--- Data for review Enclosed Below ---

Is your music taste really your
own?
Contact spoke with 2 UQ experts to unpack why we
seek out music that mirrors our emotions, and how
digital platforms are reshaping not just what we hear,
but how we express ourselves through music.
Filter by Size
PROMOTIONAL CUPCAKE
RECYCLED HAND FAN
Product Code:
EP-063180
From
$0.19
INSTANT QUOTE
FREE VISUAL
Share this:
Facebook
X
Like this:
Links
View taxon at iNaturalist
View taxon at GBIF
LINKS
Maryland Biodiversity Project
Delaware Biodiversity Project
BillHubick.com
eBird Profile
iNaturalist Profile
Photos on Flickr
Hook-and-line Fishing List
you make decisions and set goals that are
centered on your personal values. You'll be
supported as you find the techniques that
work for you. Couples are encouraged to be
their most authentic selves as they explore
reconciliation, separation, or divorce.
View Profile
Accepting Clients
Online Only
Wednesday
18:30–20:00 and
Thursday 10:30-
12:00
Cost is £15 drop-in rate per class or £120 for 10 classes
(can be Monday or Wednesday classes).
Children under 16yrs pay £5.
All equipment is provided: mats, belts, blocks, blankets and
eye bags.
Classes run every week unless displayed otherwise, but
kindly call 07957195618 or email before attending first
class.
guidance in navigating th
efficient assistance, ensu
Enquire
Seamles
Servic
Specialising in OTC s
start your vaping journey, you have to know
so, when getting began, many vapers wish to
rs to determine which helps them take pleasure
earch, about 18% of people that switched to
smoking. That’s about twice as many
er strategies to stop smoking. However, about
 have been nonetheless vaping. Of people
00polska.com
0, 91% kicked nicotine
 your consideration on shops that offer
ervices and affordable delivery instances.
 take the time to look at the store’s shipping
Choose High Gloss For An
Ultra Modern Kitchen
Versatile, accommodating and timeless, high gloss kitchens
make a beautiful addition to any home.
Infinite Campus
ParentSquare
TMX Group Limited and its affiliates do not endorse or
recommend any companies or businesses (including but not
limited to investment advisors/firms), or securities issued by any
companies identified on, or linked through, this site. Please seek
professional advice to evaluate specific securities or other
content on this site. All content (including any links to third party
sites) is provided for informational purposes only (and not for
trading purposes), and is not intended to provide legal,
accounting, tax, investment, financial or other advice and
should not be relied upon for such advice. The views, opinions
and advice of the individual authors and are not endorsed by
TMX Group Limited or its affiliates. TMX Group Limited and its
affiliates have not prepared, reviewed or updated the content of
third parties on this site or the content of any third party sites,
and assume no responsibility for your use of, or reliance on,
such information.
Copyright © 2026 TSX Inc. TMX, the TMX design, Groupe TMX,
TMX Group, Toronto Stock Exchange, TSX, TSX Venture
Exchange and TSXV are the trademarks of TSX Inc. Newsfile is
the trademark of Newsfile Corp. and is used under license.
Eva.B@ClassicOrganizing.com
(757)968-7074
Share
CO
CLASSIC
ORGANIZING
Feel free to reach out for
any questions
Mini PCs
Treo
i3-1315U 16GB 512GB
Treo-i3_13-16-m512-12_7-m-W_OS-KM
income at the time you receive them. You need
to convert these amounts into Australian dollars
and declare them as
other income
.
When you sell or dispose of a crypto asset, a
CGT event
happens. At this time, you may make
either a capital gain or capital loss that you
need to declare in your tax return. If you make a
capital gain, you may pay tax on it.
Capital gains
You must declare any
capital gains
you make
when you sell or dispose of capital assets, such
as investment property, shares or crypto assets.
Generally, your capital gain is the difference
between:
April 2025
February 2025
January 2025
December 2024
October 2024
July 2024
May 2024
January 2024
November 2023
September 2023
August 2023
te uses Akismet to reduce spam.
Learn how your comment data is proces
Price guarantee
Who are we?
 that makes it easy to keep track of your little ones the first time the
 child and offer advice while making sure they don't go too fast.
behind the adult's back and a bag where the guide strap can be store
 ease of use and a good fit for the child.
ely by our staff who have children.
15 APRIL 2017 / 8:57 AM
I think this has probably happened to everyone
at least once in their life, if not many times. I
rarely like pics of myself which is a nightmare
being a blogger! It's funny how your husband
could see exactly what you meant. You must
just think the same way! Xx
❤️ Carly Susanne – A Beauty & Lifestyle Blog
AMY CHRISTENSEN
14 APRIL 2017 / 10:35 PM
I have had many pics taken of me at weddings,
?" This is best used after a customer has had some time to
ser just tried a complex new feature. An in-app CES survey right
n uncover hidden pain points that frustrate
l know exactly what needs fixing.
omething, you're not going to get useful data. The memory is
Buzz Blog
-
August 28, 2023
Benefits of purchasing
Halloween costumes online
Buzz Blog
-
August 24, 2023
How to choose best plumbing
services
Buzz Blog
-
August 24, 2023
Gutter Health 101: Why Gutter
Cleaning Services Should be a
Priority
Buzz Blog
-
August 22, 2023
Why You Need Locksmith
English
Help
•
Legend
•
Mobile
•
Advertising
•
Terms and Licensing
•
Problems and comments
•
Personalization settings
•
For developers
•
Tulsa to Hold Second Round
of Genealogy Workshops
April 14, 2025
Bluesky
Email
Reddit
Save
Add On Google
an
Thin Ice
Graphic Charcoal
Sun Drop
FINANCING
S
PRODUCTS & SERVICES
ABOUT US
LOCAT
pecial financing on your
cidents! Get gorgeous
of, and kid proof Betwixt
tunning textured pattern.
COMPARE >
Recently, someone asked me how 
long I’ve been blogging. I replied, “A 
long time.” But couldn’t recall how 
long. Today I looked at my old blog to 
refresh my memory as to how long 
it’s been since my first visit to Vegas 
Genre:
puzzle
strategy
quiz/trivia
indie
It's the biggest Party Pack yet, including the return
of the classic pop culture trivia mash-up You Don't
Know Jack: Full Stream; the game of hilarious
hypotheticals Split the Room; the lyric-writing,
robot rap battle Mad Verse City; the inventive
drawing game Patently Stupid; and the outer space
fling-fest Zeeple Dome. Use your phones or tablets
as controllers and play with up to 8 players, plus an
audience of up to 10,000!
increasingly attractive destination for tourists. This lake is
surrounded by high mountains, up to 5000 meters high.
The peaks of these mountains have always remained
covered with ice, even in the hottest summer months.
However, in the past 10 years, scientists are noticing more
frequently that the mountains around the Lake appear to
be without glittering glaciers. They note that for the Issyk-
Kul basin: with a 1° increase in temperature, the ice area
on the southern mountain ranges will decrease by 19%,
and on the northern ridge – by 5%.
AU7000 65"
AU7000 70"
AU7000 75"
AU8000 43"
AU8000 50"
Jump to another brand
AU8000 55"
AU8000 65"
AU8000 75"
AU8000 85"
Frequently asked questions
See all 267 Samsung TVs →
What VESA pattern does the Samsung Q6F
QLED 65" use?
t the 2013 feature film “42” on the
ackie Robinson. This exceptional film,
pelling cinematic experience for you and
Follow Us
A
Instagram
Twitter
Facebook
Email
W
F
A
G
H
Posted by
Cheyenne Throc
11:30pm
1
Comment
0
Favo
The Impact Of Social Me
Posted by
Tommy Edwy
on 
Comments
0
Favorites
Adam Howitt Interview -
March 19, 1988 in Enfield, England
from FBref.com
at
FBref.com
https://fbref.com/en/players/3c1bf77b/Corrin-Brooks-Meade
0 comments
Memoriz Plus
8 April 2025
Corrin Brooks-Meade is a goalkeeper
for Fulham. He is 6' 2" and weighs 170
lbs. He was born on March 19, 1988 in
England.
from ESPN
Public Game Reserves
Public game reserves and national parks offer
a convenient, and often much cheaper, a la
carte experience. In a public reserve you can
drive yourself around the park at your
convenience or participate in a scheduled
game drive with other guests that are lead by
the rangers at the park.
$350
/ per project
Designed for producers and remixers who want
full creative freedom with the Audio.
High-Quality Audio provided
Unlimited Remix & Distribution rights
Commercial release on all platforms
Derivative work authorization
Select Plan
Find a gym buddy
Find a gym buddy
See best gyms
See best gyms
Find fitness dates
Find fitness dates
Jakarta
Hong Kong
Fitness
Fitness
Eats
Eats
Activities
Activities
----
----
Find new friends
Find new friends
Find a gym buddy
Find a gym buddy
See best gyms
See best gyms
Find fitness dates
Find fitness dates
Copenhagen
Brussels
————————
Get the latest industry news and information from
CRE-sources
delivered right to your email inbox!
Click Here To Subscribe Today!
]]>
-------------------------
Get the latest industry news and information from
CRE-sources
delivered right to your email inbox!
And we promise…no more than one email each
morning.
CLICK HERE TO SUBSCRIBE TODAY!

--- End of Enclosed Data for review ---

• _Your instructions_
Every line that includes "many" must be copied from the material above.

• _Solved problem_
so, when getting began, many vapers wish to
smoking. That’s about twice as many
at least once in their life, if not many times. I
I have had many pics taken of me at weddings,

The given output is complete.